Monday, December 29, 2008

First revision: Arduino Control Voltage

The recent holiday brought into my possession a shiny new Arduino Duemilanove board, my first real project with it? Control Voltage output to control my self titled Uranus synthesizer (based on the Voice of Saturn synth). In any case, after a couple long nights I cam up with the sketch bellow, I've tested it and it seems to work with a little adjustment from the pot on the output.

I have yet to attempt at getting the thing tuned, but by runing the PWM output of the Fading sketch (a steady ramp up and down from 1 to 255) i was able to verify that it does indeed control my rather excentric synth. Thoughts, suggestions and critics welcome.

NOTE: The capacitor in the lowpass filter at the bottom is 470 uF, apologies for not adding the value.


Creative Commons License
Arduino Control Voltage by Dana Simmons is licensed under a Creative Commons Attribution-Share Alike 3.0 United States License.
Based on a work at code.google.com.

4 comments:

Anonymous said...

Hi,
Can you explain in detail why the circutry is needed?

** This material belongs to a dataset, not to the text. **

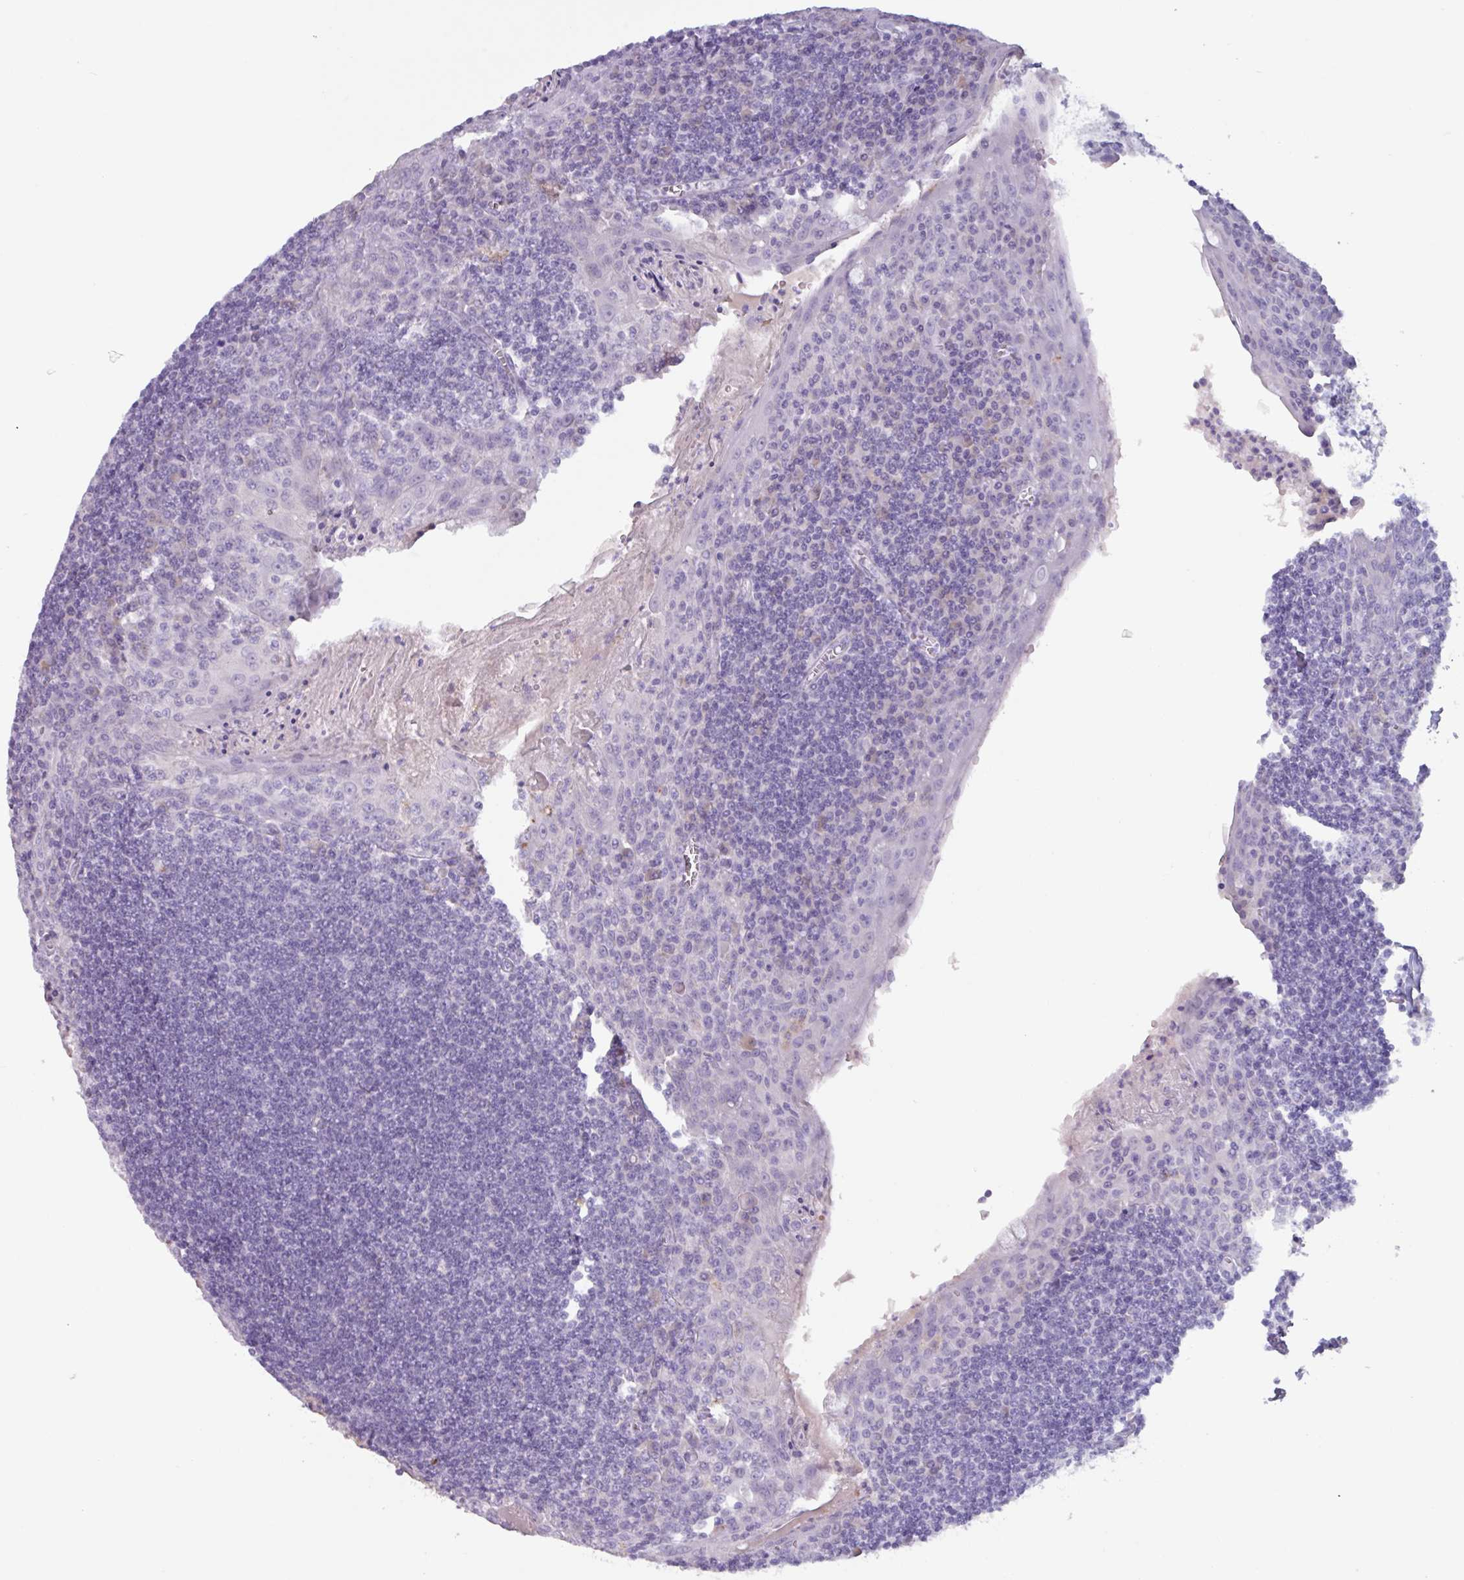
{"staining": {"intensity": "negative", "quantity": "none", "location": "none"}, "tissue": "tonsil", "cell_type": "Germinal center cells", "image_type": "normal", "snomed": [{"axis": "morphology", "description": "Normal tissue, NOS"}, {"axis": "topography", "description": "Tonsil"}], "caption": "This is an immunohistochemistry image of benign tonsil. There is no expression in germinal center cells.", "gene": "OR2T10", "patient": {"sex": "male", "age": 27}}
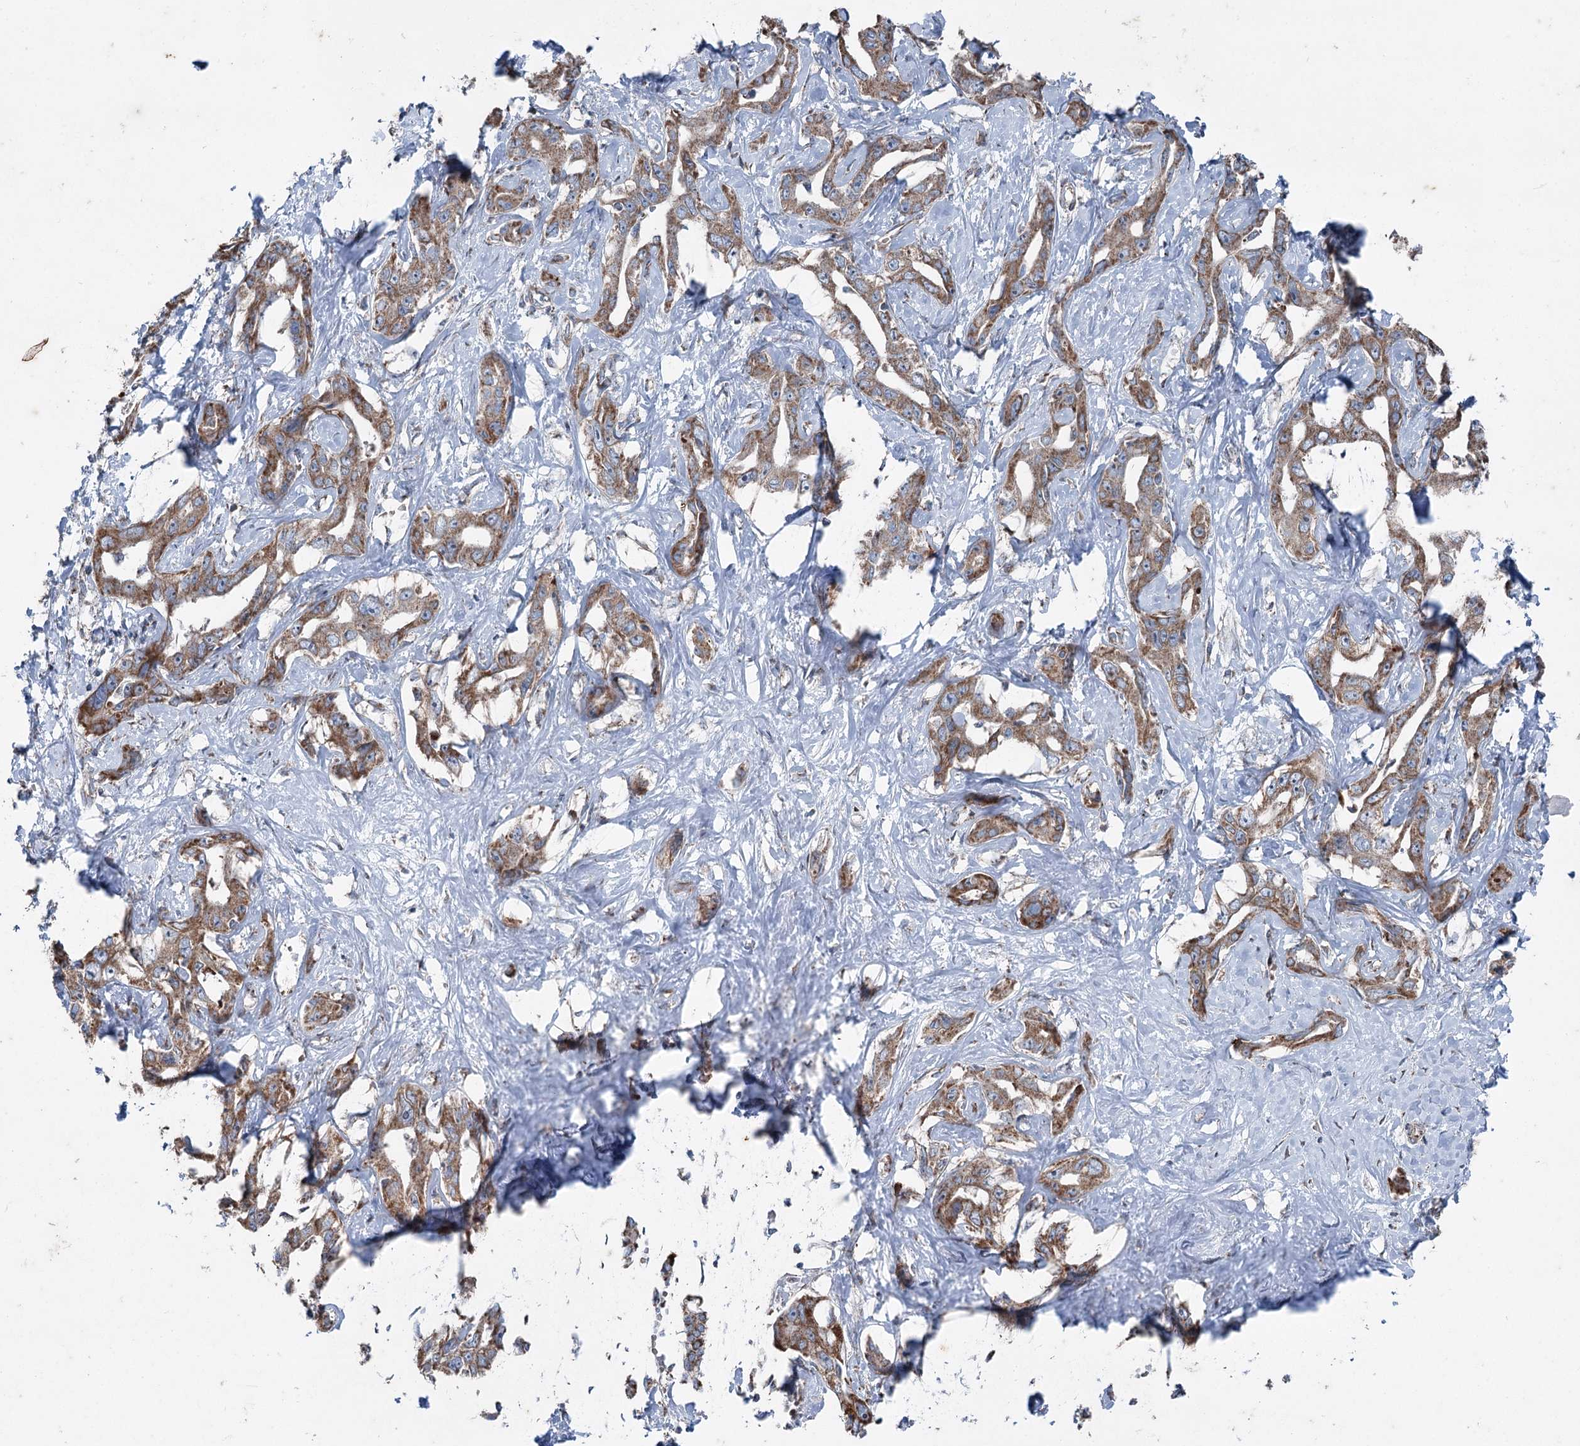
{"staining": {"intensity": "moderate", "quantity": ">75%", "location": "cytoplasmic/membranous"}, "tissue": "liver cancer", "cell_type": "Tumor cells", "image_type": "cancer", "snomed": [{"axis": "morphology", "description": "Cholangiocarcinoma"}, {"axis": "topography", "description": "Liver"}], "caption": "A brown stain labels moderate cytoplasmic/membranous expression of a protein in liver cancer (cholangiocarcinoma) tumor cells.", "gene": "UCN3", "patient": {"sex": "male", "age": 59}}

Doesn't the Arduino PWM output just provide Signals from 0 to 5v?

dcsimon said...

The arduino does indeed output a PWM signal from 0-5v. however, PWM stands for Pulse Width Modulation, this means that the actually output is a simple square wave (the actually frequency is documented in the arduino website) with 0V on the bottom and +5V on the top. This wave is useful because by modulating the "pulse width" or the time spent at +5 (or the duty cycle). The low pass filter (470uF cap and 100 Ohm resister) filters out the alternating square wave, and outputs a steady, constant voltage when input to a higher impedance.The other stuff (transistor and pots) are for additional adjustment and amplification of the voltage to a higher scale (0-12v for example).

Ivo Francx said...

Thank you for your explanation. I did a little bit of research myself and I think I understand it now.
If I need to output a Maximum of +5V (e.g. for a Doepfer Eurorack Module), do I only need the RC filter circutry?
And is there any kind of side effect? I read something about the RC filter creating an unwanted portamento...

dcsimon said...

You are absolutely right, if the maximum voltage you want is just 5v then all you need is the RC filter. Due to the nature of RC combos there is a time delay between a change in PWM value and the output of the RC filter. This delay will appear as a portamento if used as a CV signal because the voltage ramps up to the new voltage. This ramp is the effect of the capacitor charging and can be measured by calculating the RC constant for the filter.